Each entry below is to be given again word for word, with no pictures.

━━ RECORDS FOR THE EXERCISE ━━

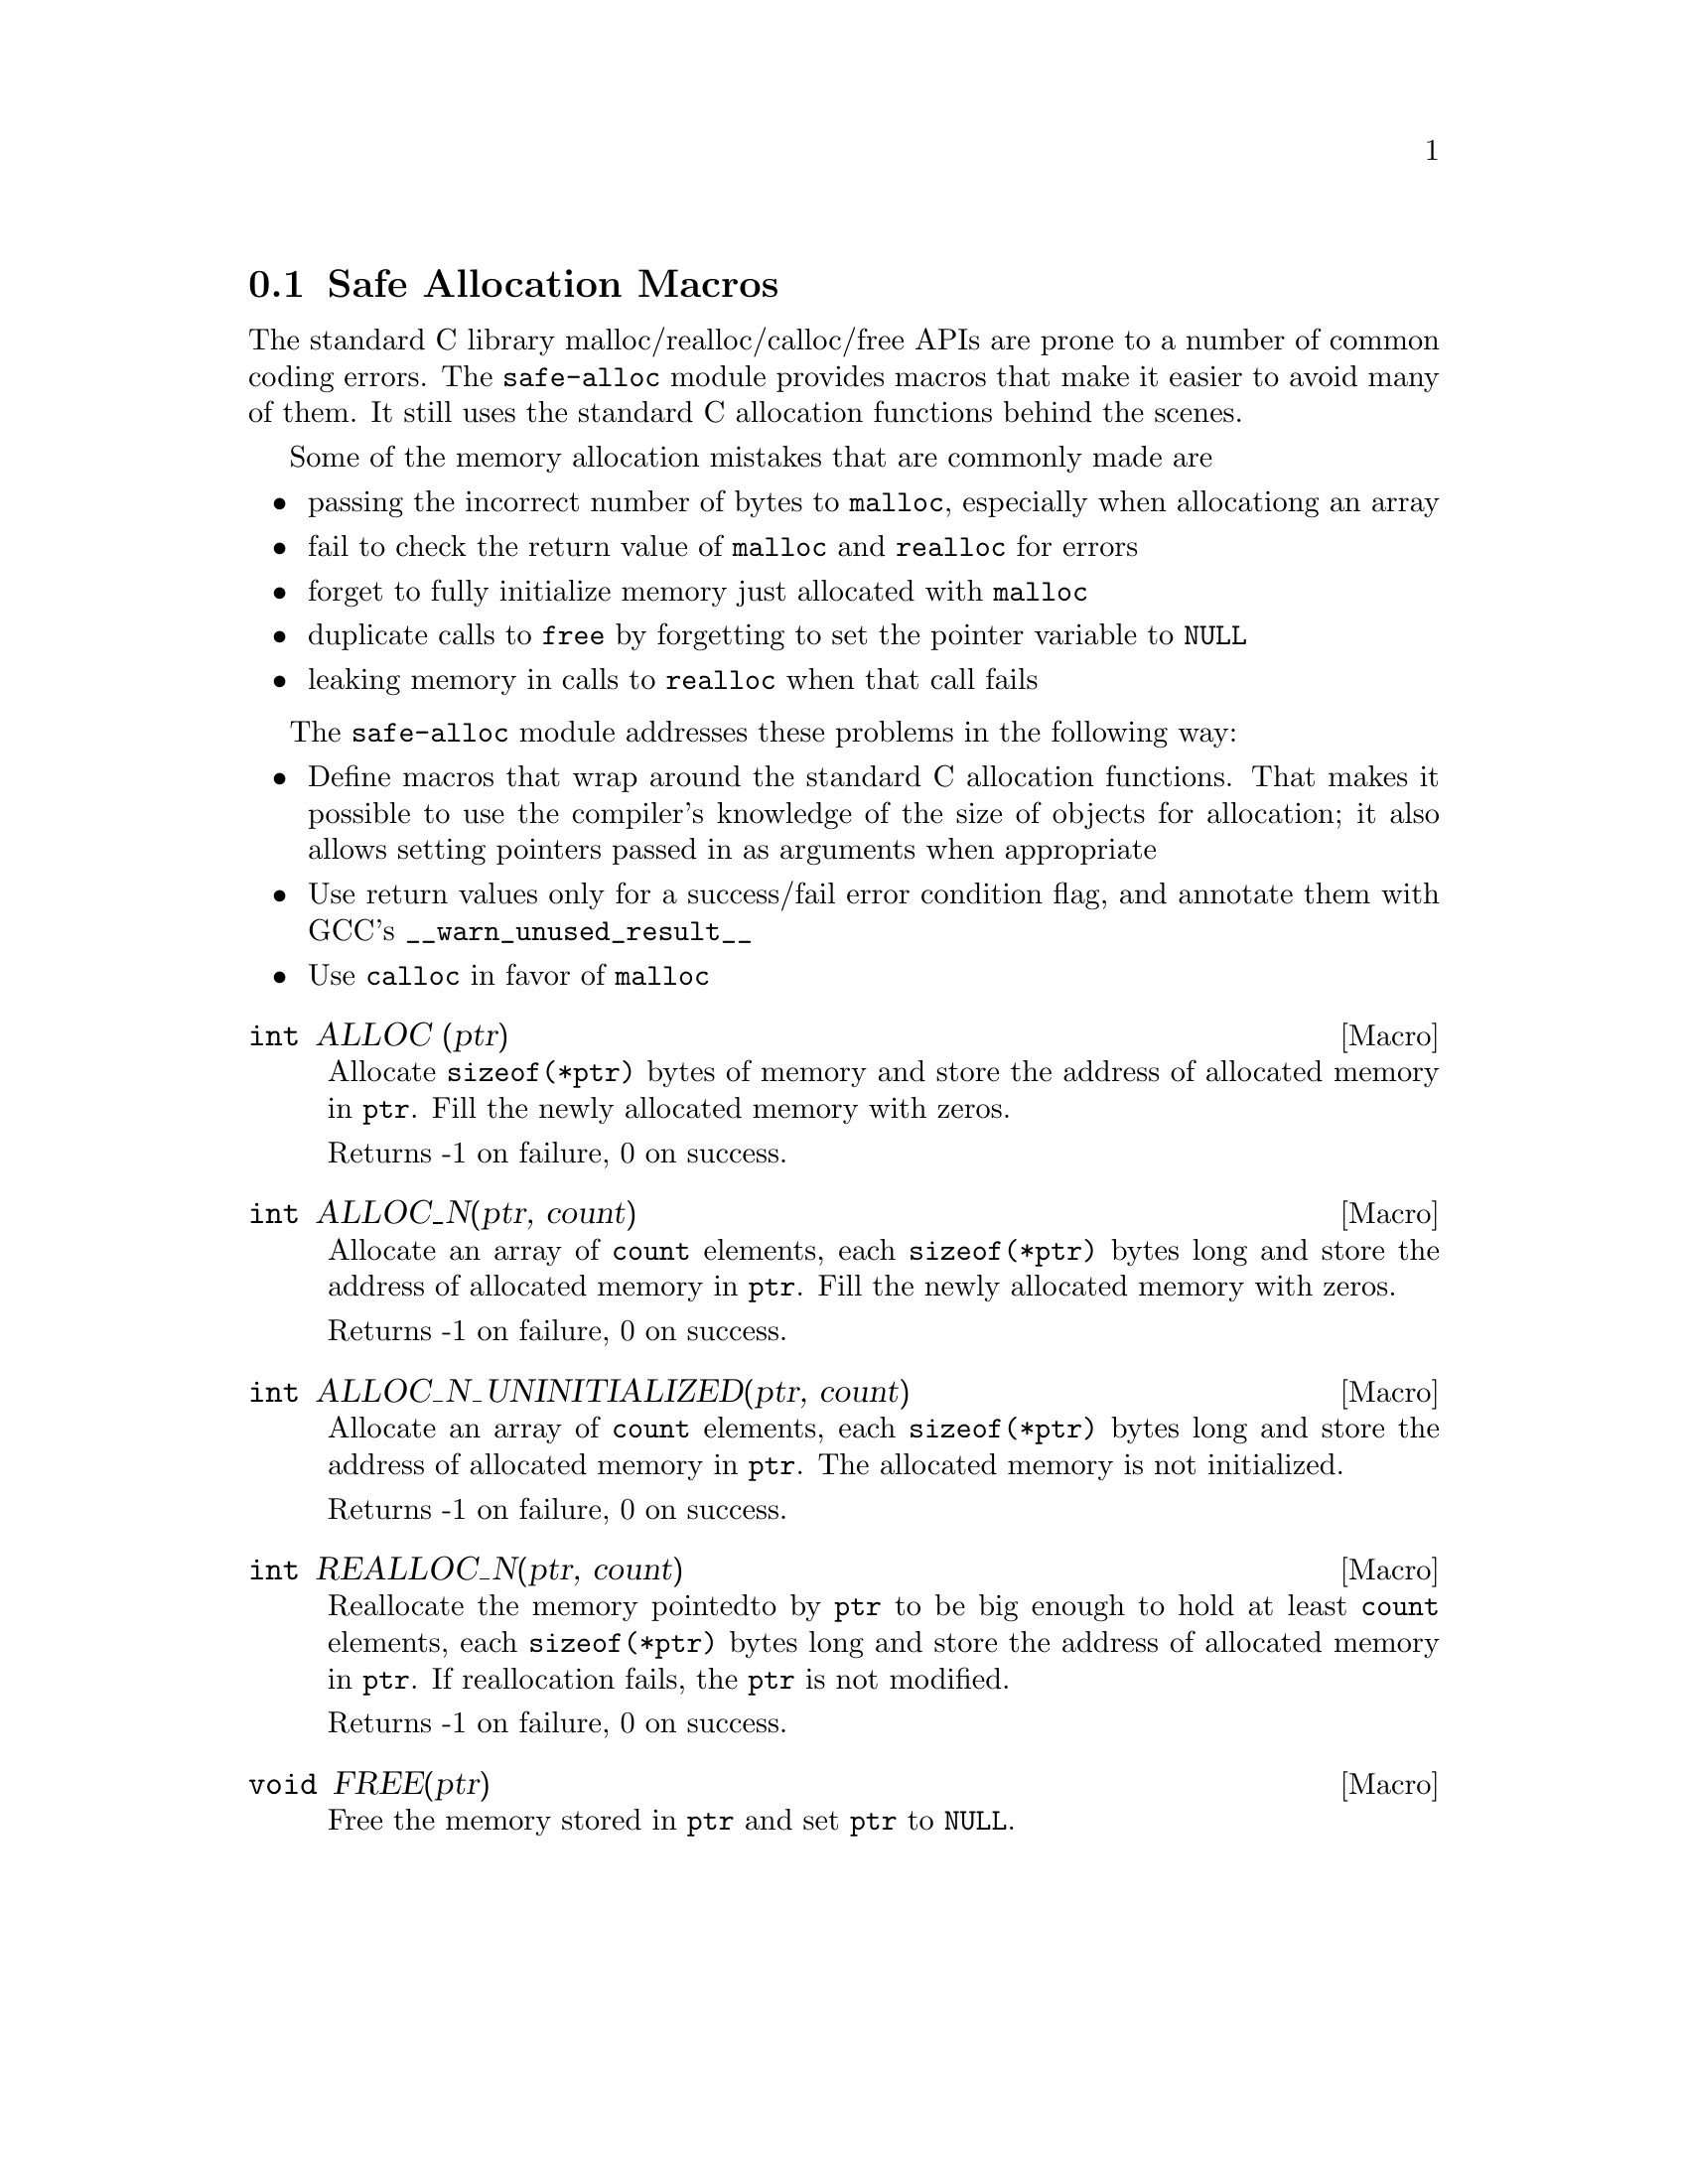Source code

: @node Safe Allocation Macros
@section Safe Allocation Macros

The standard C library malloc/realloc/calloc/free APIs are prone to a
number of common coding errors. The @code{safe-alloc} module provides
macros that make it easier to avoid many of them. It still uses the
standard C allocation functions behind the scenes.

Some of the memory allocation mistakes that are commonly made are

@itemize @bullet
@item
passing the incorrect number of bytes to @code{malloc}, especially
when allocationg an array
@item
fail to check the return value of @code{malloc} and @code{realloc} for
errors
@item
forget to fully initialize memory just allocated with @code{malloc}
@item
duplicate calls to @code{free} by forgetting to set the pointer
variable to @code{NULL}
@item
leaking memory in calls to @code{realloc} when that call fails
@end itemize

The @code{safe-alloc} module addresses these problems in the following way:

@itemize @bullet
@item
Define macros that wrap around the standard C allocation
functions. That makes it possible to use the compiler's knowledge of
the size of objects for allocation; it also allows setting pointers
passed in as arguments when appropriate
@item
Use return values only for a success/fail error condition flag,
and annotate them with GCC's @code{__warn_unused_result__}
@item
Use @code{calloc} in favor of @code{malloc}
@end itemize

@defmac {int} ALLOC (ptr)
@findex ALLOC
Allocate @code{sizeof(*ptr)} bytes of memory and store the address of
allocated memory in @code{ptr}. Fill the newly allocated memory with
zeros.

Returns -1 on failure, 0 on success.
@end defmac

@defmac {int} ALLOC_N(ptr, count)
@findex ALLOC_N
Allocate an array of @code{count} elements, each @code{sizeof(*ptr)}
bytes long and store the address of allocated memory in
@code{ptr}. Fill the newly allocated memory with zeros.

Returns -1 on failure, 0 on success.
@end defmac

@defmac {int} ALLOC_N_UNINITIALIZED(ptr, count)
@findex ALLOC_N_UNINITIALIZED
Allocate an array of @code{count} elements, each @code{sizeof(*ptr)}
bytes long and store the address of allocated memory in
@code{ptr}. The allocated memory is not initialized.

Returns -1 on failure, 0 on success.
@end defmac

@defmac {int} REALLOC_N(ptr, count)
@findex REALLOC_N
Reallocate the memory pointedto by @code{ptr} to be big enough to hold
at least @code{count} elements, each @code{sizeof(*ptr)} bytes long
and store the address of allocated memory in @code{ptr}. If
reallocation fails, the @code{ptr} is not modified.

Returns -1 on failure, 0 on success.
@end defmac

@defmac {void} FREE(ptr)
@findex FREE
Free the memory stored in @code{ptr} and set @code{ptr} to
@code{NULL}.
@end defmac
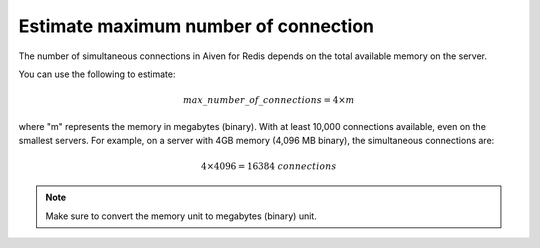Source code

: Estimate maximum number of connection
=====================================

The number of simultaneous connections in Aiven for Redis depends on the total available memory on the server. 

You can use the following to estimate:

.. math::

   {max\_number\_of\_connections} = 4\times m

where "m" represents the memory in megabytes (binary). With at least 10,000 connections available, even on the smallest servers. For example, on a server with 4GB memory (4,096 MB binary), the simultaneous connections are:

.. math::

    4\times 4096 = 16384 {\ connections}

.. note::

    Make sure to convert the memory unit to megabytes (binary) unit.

━━━

WRITTEN REPLY:
Source code

: @node Safe Allocation Macros
@section Safe Allocation Macros

The standard C library malloc/realloc/calloc/free APIs are prone to a
number of common coding errors. The @code{safe-alloc} module provides
macros that make it easier to avoid many of them. It still uses the
standard C allocation functions behind the scenes.

Some of the memory allocation mistakes that are commonly made are

@itemize @bullet
@item
passing the incorrect number of bytes to @code{malloc}, especially
when allocationg an array
@item
fail to check the return value of @code{malloc} and @code{realloc} for
errors
@item
forget to fully initialize memory just allocated with @code{malloc}
@item
duplicate calls to @code{free} by forgetting to set the pointer
variable to @code{NULL}
@item
leaking memory in calls to @code{realloc} when that call fails
@end itemize

The @code{safe-alloc} module addresses these problems in the following way:

@itemize @bullet
@item
Define macros that wrap around the standard C allocation
functions. That makes it possible to use the compiler's knowledge of
the size of objects for allocation; it also allows setting pointers
passed in as arguments when appropriate
@item
Use return values only for a success/fail error condition flag,
and annotate them with GCC's @code{__warn_unused_result__}
@item
Use @code{calloc} in favor of @code{malloc}
@end itemize

@defmac {int} ALLOC (ptr)
@findex ALLOC
Allocate @code{sizeof(*ptr)} bytes of memory and store the address of
allocated memory in @code{ptr}. Fill the newly allocated memory with
zeros.

Returns -1 on failure, 0 on success.
@end defmac

@defmac {int} ALLOC_N(ptr, count)
@findex ALLOC_N
Allocate an array of @code{count} elements, each @code{sizeof(*ptr)}
bytes long and store the address of allocated memory in
@code{ptr}. Fill the newly allocated memory with zeros.

Returns -1 on failure, 0 on success.
@end defmac

@defmac {int} ALLOC_N_UNINITIALIZED(ptr, count)
@findex ALLOC_N_UNINITIALIZED
Allocate an array of @code{count} elements, each @code{sizeof(*ptr)}
bytes long and store the address of allocated memory in
@code{ptr}. The allocated memory is not initialized.

Returns -1 on failure, 0 on success.
@end defmac

@defmac {int} REALLOC_N(ptr, count)
@findex REALLOC_N
Reallocate the memory pointedto by @code{ptr} to be big enough to hold
at least @code{count} elements, each @code{sizeof(*ptr)} bytes long
and store the address of allocated memory in @code{ptr}. If
reallocation fails, the @code{ptr} is not modified.

Returns -1 on failure, 0 on success.
@end defmac

@defmac {void} FREE(ptr)
@findex FREE
Free the memory stored in @code{ptr} and set @code{ptr} to
@code{NULL}.
@end defmac
Source code

: Estimate maximum number of connection
=====================================

The number of simultaneous connections in Aiven for Redis depends on the total available memory on the server. 

You can use the following to estimate:

.. math::

   {max\_number\_of\_connections} = 4\times m

where "m" represents the memory in megabytes (binary). With at least 10,000 connections available, even on the smallest servers. For example, on a server with 4GB memory (4,096 MB binary), the simultaneous connections are:

.. math::

    4\times 4096 = 16384 {\ connections}

.. note::

    Make sure to convert the memory unit to megabytes (binary) unit.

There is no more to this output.